◆ **Assigned task 1**
Answer these from the thread on SmartThings hub data usage:
(a) What lights are used?
(b) Which version is the hub?
(c) How often does the hub try again to send data?
◆ **Assigned task 2**
Update the thread on SmartThings hub data usage. Write out the stretch from "And if it it" through "day every day?" again, changing "firewall" to "router".
◆ **Assigned task 3**
From the thread on SmartThings hub data usage, list every detail the poster gives about the SmartThings setup.

◆ **Passage provided**
*** Begin section ***
I started to have a look at all devices on my network after my ISP was informing me of abnormally high data usage.
While I found the main culprit to an AV package that was constantly trying to download definitions and failing, I found that my SmartThings hub is generating a lot of data and I was wondering if this is normal or not.
And if it it normal and I were to block it, what would happen to my functionality.
Below you can find what I’m seeing on my firewall as far as traffic is concerned:
The lights are Sengled Element Classic’s
The switches are GE toggle switches
The hub is a v2
No smart apps or anything else special set up
OTA is not enabled
What does “7.36 MB/3.58 MB” refer to? Data xferred in and out (or vice-versa)? And is this activity happening in bursts, or it is pretty consistent all day every day?
Data Sent/Received
So it looks like it is trying to send data or logs off and is failing or something.
And every 2 minutes it is trying again, but adding slightly more data to it, since the size keeps going up over time.
*** End section ***
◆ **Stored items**
*** Begin section ***
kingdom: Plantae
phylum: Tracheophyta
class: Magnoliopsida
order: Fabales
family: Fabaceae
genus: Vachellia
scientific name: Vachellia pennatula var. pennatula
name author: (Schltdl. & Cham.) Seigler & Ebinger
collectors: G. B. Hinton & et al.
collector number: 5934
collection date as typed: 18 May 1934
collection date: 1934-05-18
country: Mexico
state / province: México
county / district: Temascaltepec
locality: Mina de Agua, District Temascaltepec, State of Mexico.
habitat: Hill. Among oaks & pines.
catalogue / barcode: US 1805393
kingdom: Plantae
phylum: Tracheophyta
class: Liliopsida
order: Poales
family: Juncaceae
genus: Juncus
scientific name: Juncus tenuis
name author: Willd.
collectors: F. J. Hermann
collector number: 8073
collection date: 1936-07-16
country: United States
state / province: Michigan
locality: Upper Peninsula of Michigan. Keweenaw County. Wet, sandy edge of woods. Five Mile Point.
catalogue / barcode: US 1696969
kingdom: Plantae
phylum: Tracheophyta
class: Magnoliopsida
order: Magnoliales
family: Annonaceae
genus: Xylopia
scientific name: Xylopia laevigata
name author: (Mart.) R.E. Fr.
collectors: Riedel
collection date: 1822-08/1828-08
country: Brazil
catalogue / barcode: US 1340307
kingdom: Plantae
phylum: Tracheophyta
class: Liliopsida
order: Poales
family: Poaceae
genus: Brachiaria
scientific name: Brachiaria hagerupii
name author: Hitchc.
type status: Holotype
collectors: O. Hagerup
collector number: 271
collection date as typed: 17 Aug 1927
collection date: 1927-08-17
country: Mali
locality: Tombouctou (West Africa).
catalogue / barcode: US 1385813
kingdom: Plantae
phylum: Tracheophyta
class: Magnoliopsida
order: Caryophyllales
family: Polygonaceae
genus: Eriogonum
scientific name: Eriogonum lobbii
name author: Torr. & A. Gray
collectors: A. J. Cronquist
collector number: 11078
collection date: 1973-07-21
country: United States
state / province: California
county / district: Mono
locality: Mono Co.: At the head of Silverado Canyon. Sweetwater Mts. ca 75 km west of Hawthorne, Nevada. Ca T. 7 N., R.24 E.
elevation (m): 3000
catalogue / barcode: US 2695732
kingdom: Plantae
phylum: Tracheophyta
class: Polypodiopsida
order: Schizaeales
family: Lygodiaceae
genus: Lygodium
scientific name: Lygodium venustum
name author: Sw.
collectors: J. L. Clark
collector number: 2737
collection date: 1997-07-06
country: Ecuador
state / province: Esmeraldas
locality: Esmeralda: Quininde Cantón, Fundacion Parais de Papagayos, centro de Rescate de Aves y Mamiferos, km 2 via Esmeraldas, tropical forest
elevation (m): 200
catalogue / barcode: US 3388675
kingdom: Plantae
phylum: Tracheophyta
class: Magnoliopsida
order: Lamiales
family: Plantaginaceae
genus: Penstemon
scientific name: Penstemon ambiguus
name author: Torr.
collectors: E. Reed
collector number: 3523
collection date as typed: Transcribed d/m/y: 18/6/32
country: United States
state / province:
*** End section ***
◆ **Written reply 1**
(a) Sengled Element Classic's
(b) v2
(c) Every 2 minutes

◆ **Written reply 2**
And if it it normal and I were to block it, what would happen to my functionality.
Below you can find what I’m seeing on my router as far as traffic is concerned:
The lights are Sengled Element Classic’s
The switches are GE toggle switches
The hub is a v2
No smart apps or anything else special set up
OTA is not enabled
What does “7.36 MB/3.58 MB” refer to? Data xferred in and out (or vice-versa)? And is this activity happening in bursts, or it is pretty consistent all day every day?

◆ **Written reply 3**
- The lights are Sengled Element Classic's
- The switches are GE toggle switches
- The hub is a v2
- No smart apps or anything else special set up
- OTA is not enabled